Fly Ag Tech


This first installment of the drone newsletter series will provide an overview of different drone airframes, their sensors and several mapping options.

There are three ways a producer can get drone technology:

  1. They can personally purchase, maintain, and employ a drone
  2. They can borrow services from a neighbor, friend or Co-op
  3. Or they can hire a 3rd party service provider.

As with any new equipment purchase, the producer needs to determine their requirements before making a commitment to any method. The product – be it a picture, video or map – should enhance producer decision-making.

There are two main categories of drones – consumer-grade and commercial-grade.

  • Consumer-grade drones such as a DJI Phantom or a 3DR Solo are relatively inexpensive but have shorter flight time, poorer wind capabilities and usually do not have high quality sensors or mapping software. These aircraft will produce on-demand overhead pictures or videos of the field or farm, which can give the producer a complete picture of the field and enhance crop scouting.

▬▬▬▬▬▬

*TASK SET*
A – Answer from the farm drone overview:
(i) In how many ways can a producer get drone technology?
(ii) What are the two main categories of drones?
(iii) Which two consumer-grade drones are named as examples?
B – Supply the next part of the farm drone overview, starting after its final sentence.
The material that comes after this has no connection to the farm drone overview.

*DATASET EXCERPT*

▬▬▬▬▬▬

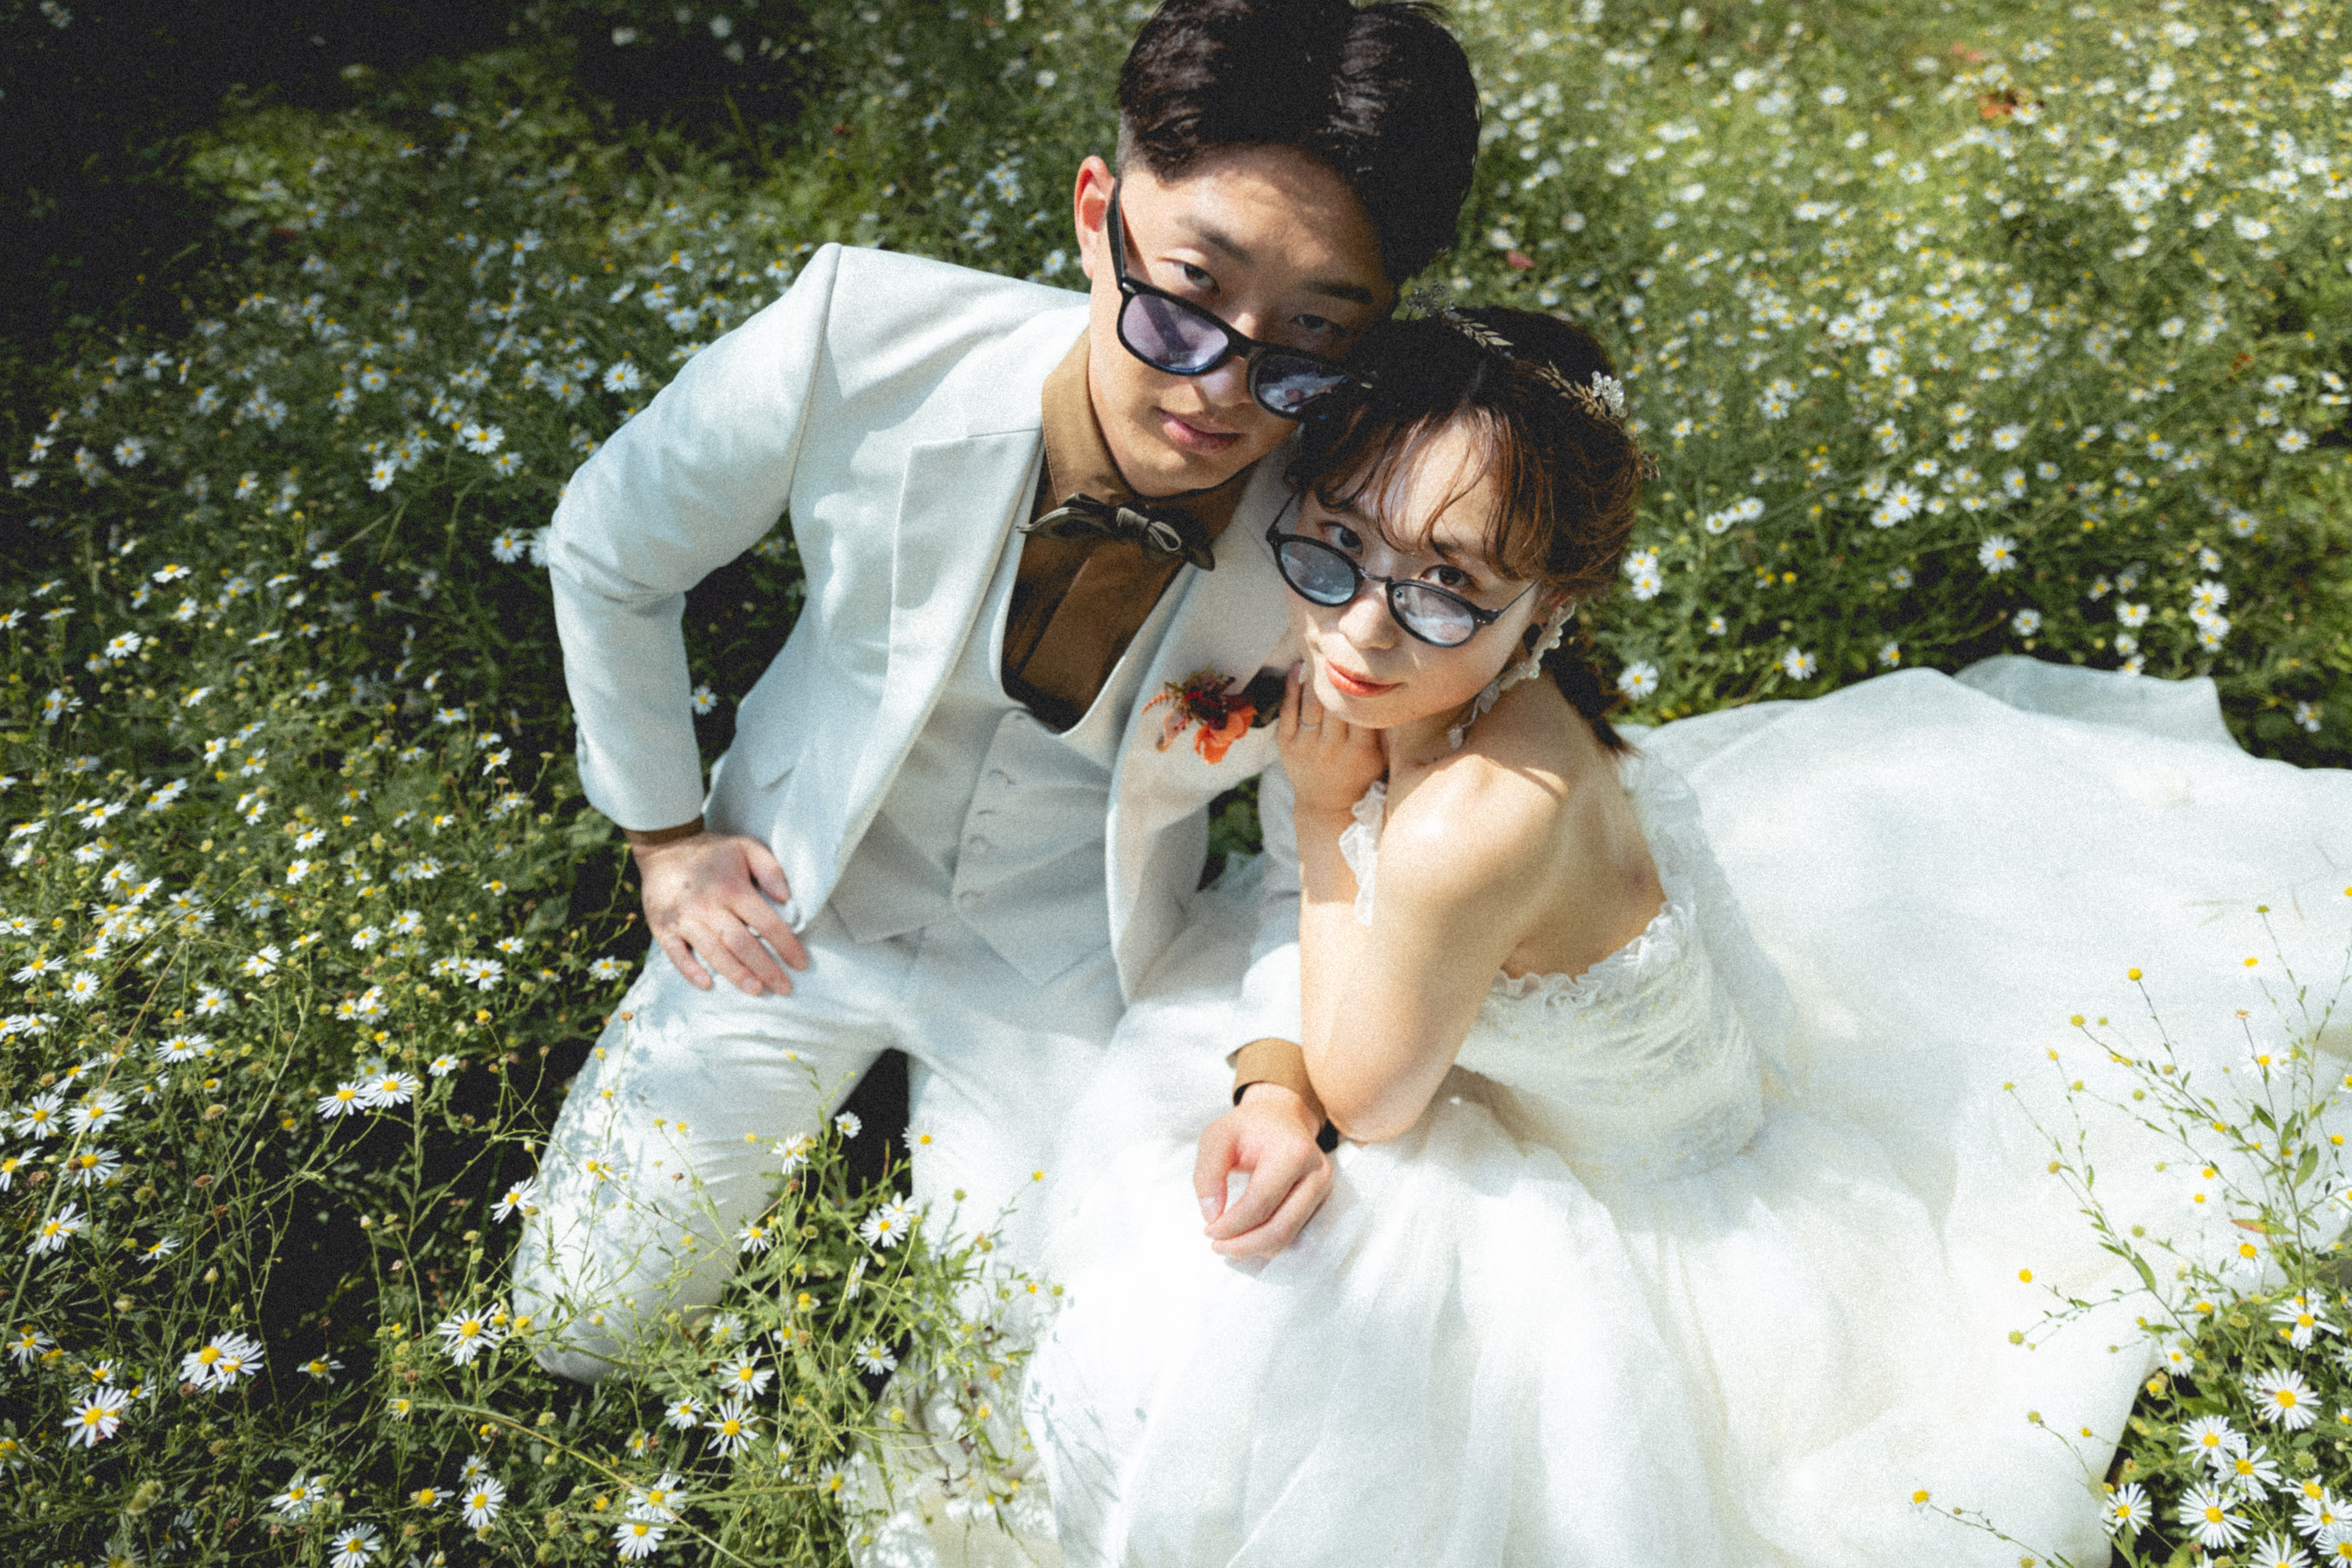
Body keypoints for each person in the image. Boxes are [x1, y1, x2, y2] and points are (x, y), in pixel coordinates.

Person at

▬▬▬▬▬▬

*ANSWERS BY ITEM NUMBER*
A –
(i) Three
(ii) Consumer-grade and commercial-grade
(iii) The DJI Phantom and the 3DR Solo

B –
  • Commercial-grade drones such as the Ag Eagle or the eBee are more expensive but have longer flight times, can operate in higher winds and can carry much larger and higher quality on-board sensors. These aircraft are used in conjunction with mapping software to create data-driven products to aid with farm decisions.

Sensors and camera capabilities

Many consumer-grade drones come with a GoPro style video camera. These cameras produce high quality video imagery and pictures, which may be useful for visual crop scouting or general farm condition awareness. However, high quality mapping requires the use of a Near Infrared (NIR) or high-end RGB (Red Green Blue) camera and access to mapping software.

These cameras are heavier and require a larger drone to carry them. As with the drone, the producer should evaluate the sensor requirement before making a sensor purchase.

Mapping applications available

The drone industry is truly in its infancy. The maps, products, and uses for these wonderful tools will continue to develop. But there are already many tested products the drone can produce for the ag industry. With the right sensor and software, drones can produce products ranging from 3D maps of buildings and land, to visualizations that determine the rise and run of the ground within centimeters, to maps that support prescription application of nitrogen, to a visual reference that supports a crop insurance claim.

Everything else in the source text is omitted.